Series of numbers and more (3 questions)

[amitr]

Hello. I'm trying something here...

I created the following formula for something I'm playing with:

x = ((a+9)*(a-2))/2 + b

There's a catch here, the following inequality has to be valid

a > b

Now I'm having some trouble here...

1) Is there some way to find a and b only having the value of x and knowing that inequality is always valid?

Let me elaborate more on this topic, I have a few more questions related to the same problem (even if it isn't obvious by just reading this topic, but it is all related):

This is probably basic math... so please bear with me.

I have the following sequence of numbers:

1 3 6 10 15...

It isn't an AP because the difference isn't constant.

It starts in 2, then 3, 4, 5 and so on.

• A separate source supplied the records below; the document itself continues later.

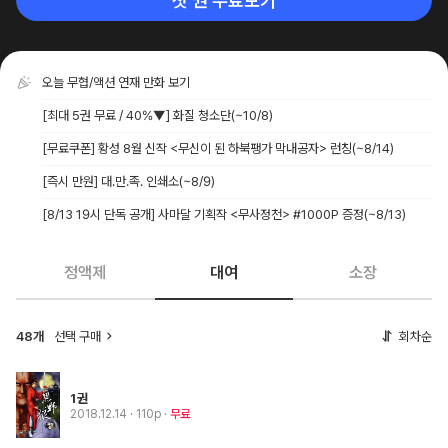
첫 권 무료보기
오늘 무협/액션 연재 만화 보기
[최대 5권 무료 / 40%▼] 화질 청소단
(~10/8)
[무료쿠폰] 황성 8월 신작 <무신이 된 하북팽가 막내공자> 런칭
(~8/14)
[즉시 만원] 대.만.족. 인쇄소
(~8/9)
[8/13 19시 단독 공개] 사마달 기획작 <무사정천> #1000P 증정
(~8/13)
정액제
대여
소장
48개
선택 구매
회차순
1권
2018.12.14
· 110p
무료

Changing 1 each time.

2) Is there a way to know if a number is in this sequence? For instance, is 55 in this sequence? (it is...)

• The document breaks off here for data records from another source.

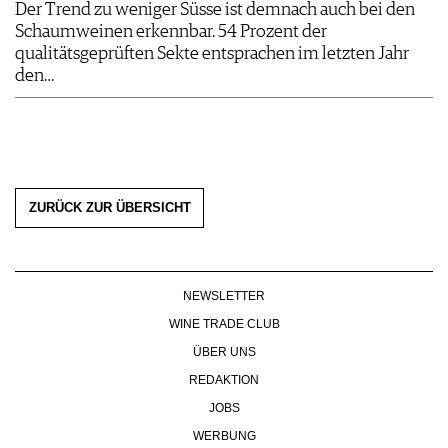
Der Trend zu weniger Süsse ist demnach auch bei den
Schaumweinen erkennbar. 54 Prozent der
qualitätsgeprüften Sekte entsprachen im letzten Jahr
den…
ZURÜCK ZUR ÜBERSICHT
NEWSLETTER
WINE TRADE CLUB
ÜBER UNS
REDAKTION
JOBS
WERBUNG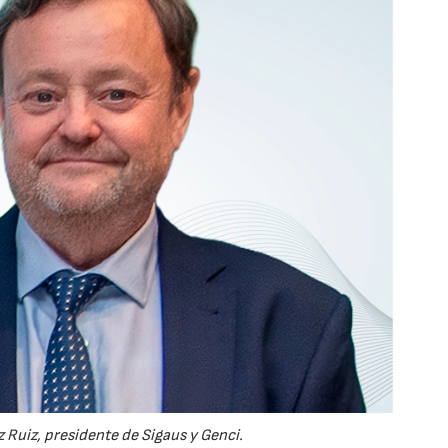
 Ruiz, presidente de Sigaus y Genci.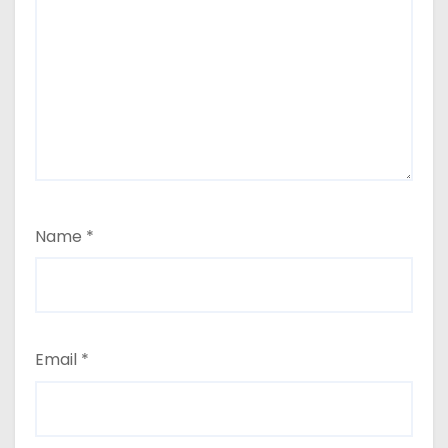
Name
*
Email
*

3) What is the difference used to reach some number in the sequence? For instance, the number 55, what is the difference that was used to find it (it is 10, the previous number is 45).

 

[gunch]

The answer to the first is positive. Let $$x_{a,b} = \frac{(a+9)(a-2)}{2} + b$$, then,
$$x_{a+1,b} - x_{a,b} = a+4$$
Thus the interval $$[x_{a,0},x_{a,0}+a)$$ consists of all elements you can get with a certain a, but any larger a will result in number greater than or equal to $$x_{a,0}+a+4$$ so by determing which $$x_{a,0}$$ x lies above we can determine the value of a, and from that it's easy to get b. Of course there are also some invalid x that can never be obtained, namely those in an interval of the form $$[x_{a,0}+a,x_{a,0}+a+4)$$.

As for question b, it's a famous sequence known as the triangular numbers. Every element is the sum of the first n natural numbers, so the elements are of the form $$\frac{n(n+1)}{2}$$. To determine whether a number x is in the sequence you can simply solve $$\frac{n(n+1)}{2} = x$$ for n and see if you get a positive integral solution.
For future reference the following site is great for finding number sequences: http://www.research.att.com/~njas/sequences/index.html

You should be able to solve question 3 using the formula for triangular numbers.